*** Data under study ***

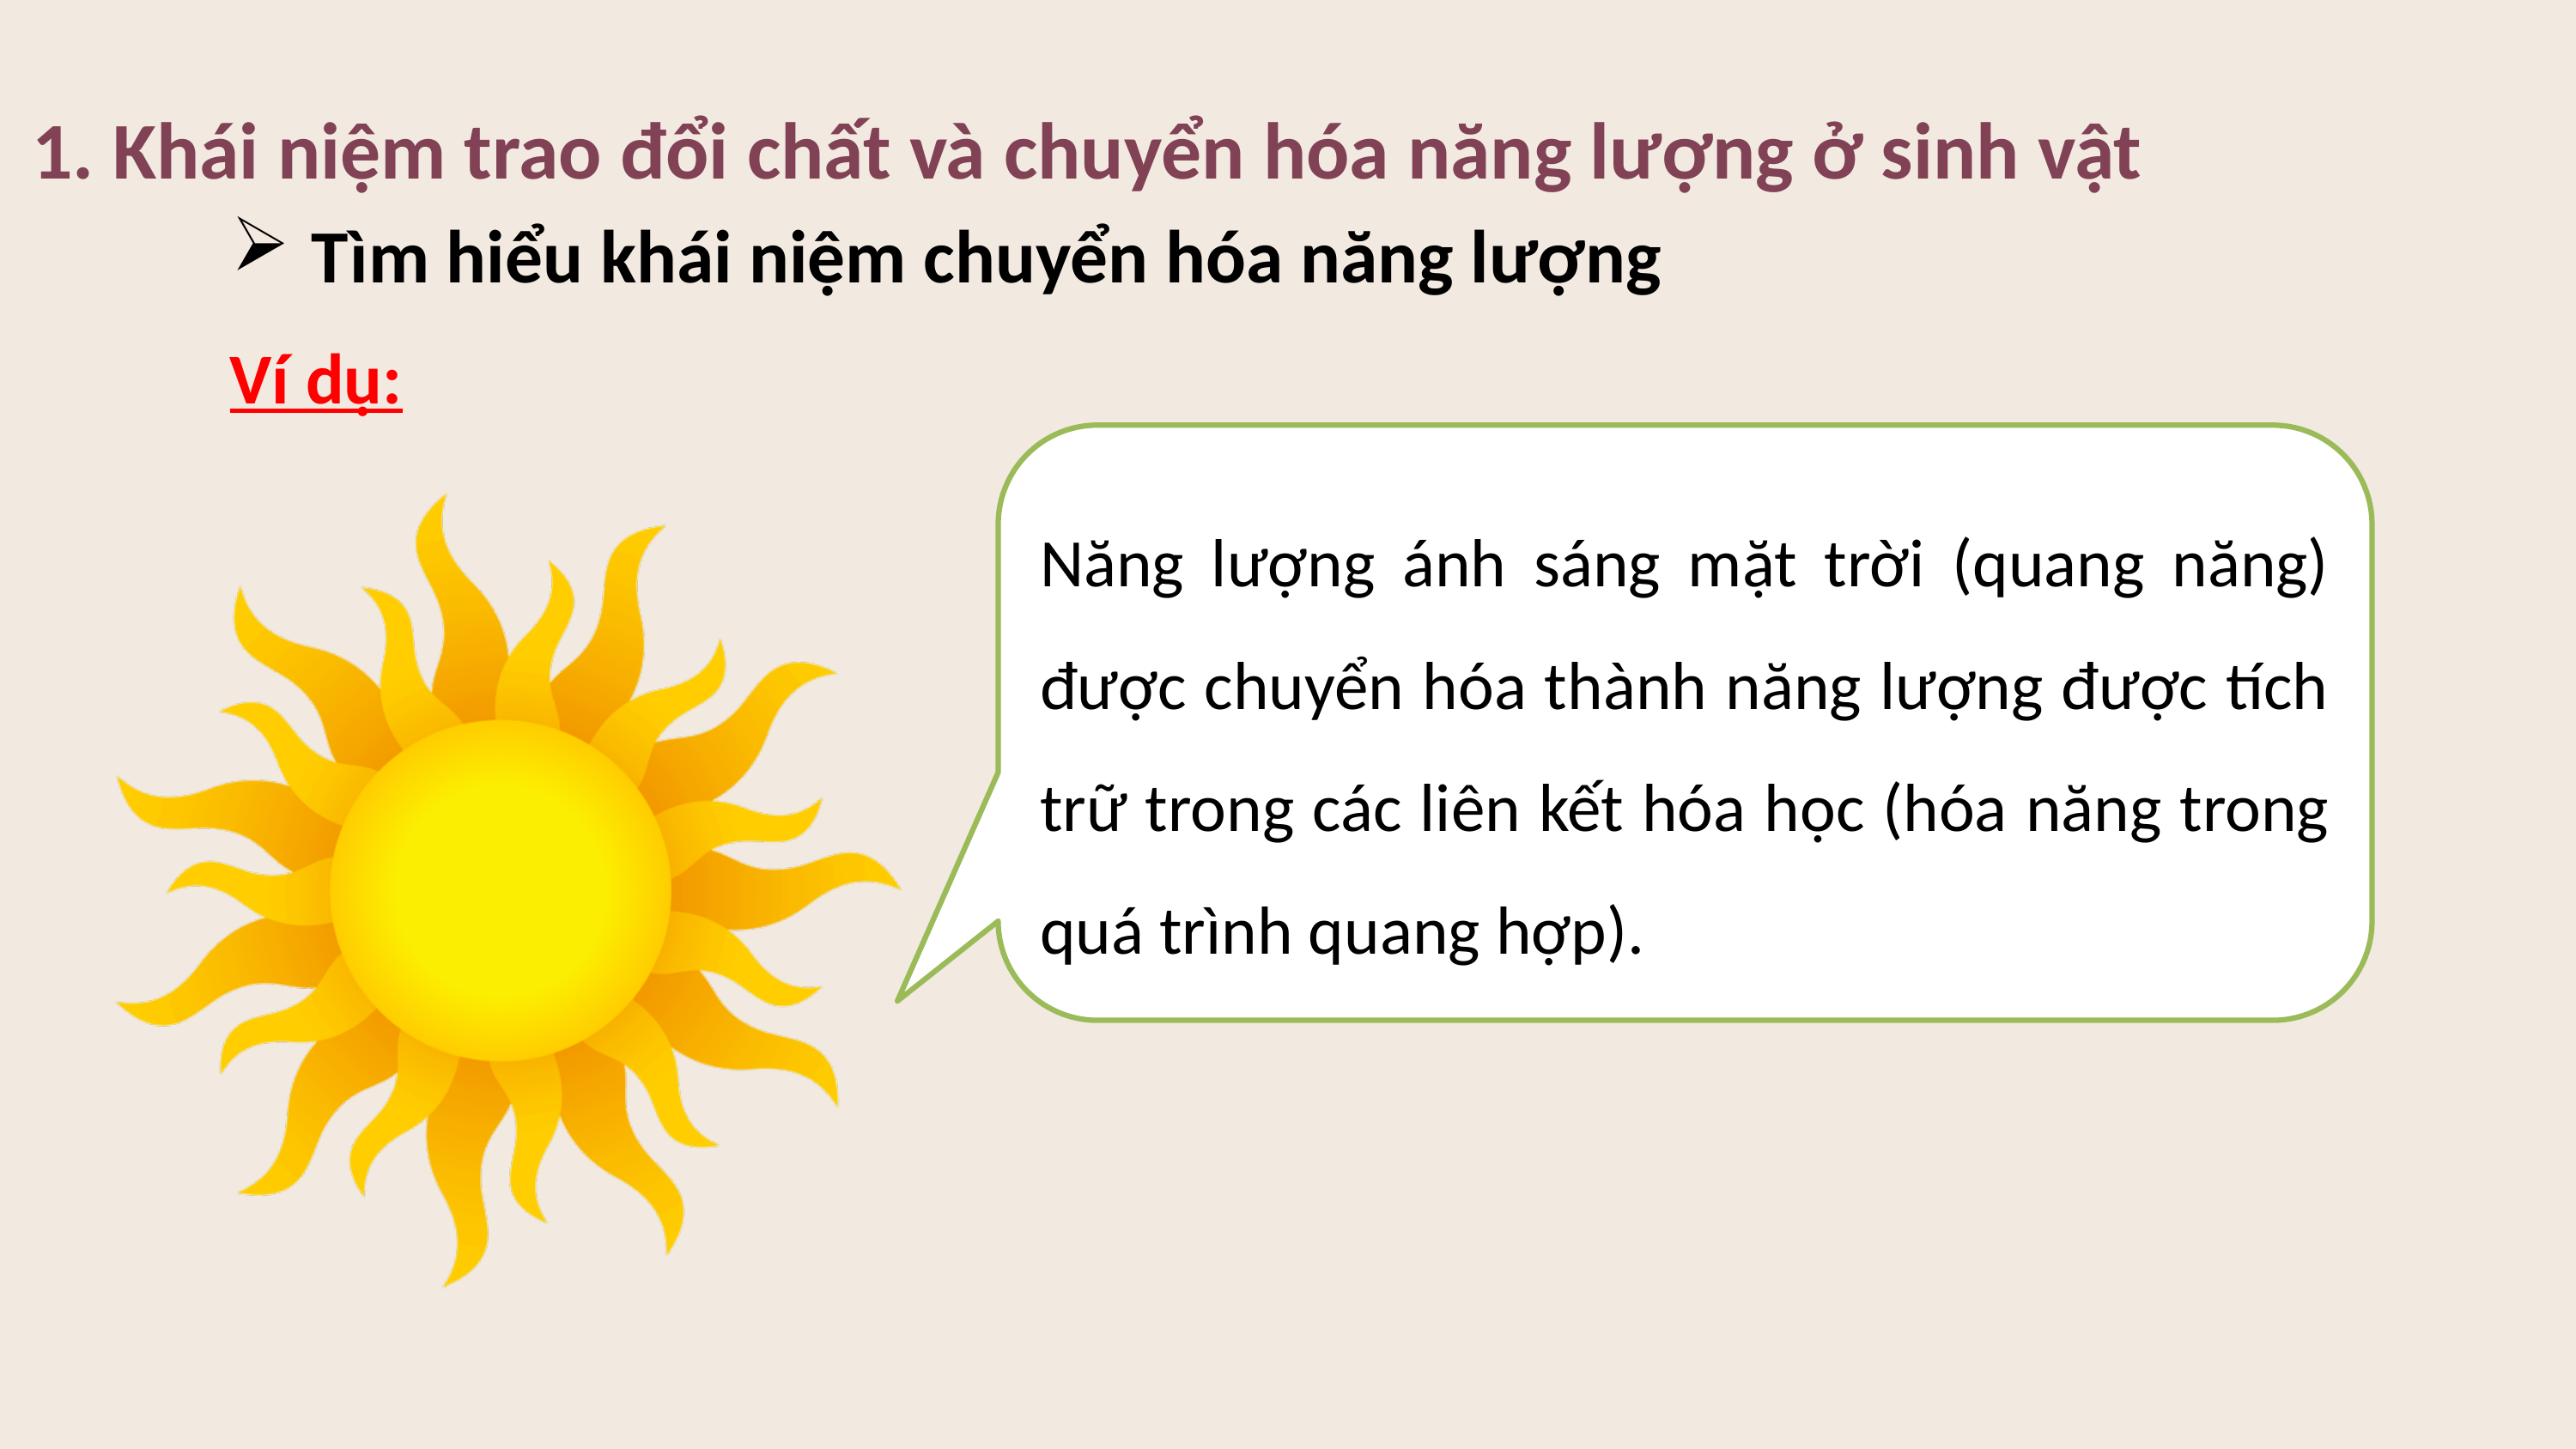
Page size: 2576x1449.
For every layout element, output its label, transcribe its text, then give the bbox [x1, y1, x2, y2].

*** End of Data under study ***
*** Data under study ***

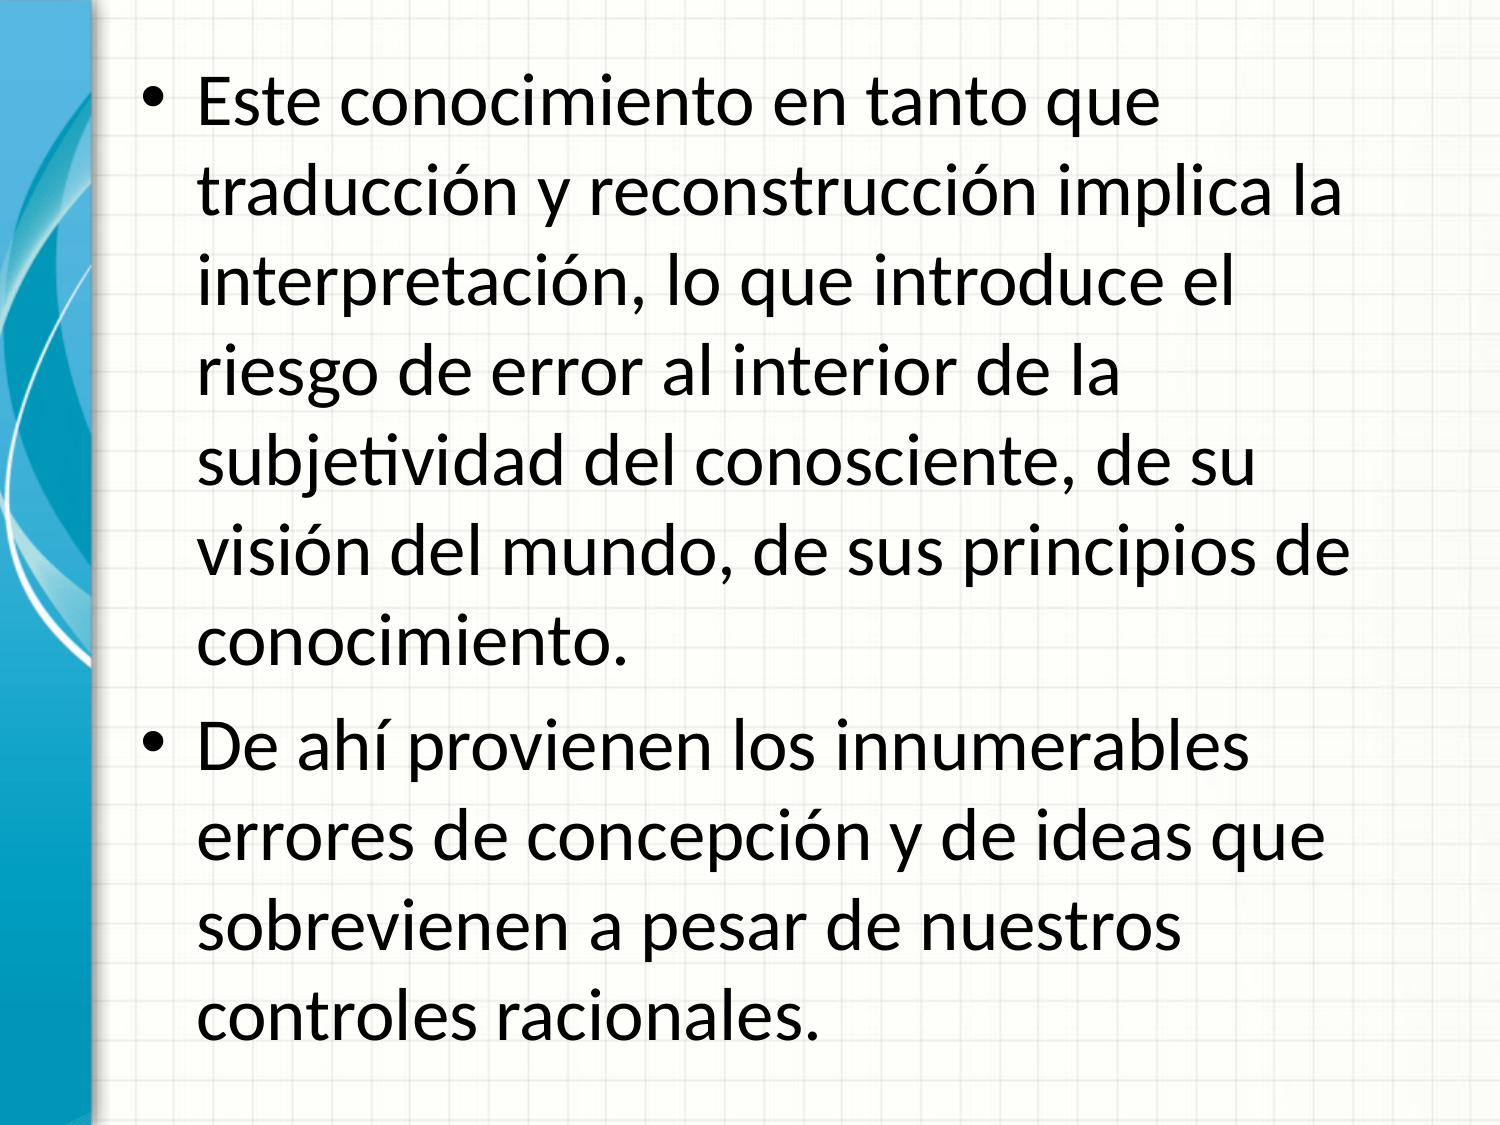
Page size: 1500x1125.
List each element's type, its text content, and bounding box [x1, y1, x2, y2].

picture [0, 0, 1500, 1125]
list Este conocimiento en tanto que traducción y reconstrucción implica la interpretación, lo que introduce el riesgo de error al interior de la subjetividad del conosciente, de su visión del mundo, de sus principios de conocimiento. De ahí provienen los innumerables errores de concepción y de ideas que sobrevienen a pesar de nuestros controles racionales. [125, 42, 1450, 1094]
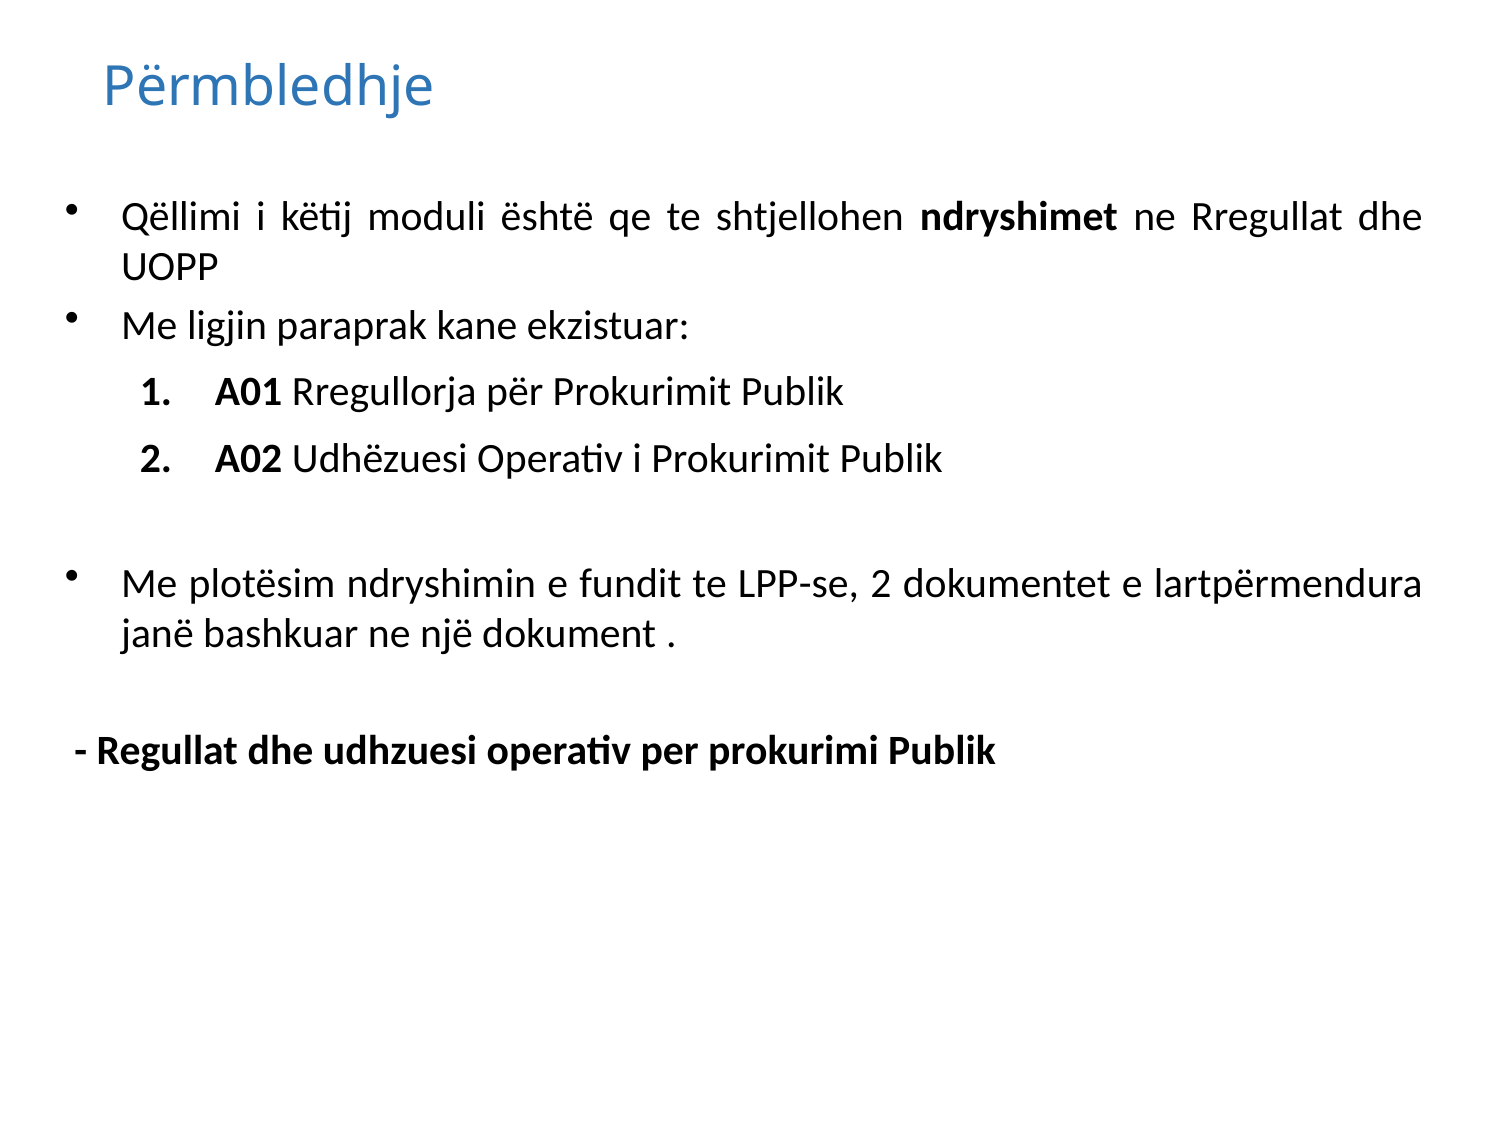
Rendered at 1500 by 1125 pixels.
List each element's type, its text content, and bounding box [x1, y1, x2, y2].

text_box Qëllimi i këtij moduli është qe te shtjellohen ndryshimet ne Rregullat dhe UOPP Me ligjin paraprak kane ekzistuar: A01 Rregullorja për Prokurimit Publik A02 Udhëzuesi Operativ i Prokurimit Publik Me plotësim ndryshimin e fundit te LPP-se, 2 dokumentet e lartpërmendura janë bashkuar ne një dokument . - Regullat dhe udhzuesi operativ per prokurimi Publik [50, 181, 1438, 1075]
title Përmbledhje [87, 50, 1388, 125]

*** End of Data under study ***
*** Data under study ***

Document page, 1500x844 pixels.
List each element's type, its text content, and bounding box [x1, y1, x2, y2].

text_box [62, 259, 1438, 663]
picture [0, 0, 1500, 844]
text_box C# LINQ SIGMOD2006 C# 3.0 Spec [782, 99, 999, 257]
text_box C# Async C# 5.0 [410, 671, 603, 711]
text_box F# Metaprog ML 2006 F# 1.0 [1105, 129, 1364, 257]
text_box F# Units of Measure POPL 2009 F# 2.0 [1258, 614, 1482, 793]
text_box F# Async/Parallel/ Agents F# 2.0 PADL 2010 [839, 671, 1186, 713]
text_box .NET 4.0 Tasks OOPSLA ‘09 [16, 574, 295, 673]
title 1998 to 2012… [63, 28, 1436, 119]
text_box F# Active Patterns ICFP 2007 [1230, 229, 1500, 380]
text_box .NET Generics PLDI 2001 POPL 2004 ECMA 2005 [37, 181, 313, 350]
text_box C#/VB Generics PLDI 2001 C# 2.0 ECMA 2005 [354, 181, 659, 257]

*** End of Data under study ***

Working from the material above, restate word for word the lines between the line with "Page size: 2576x1449." and the line with "For every layout", both included, and only those.

Page size: 2576x1449.
For every layout element, output its label, transcribe its text, then give the bbox [x1, y1, x2, y2].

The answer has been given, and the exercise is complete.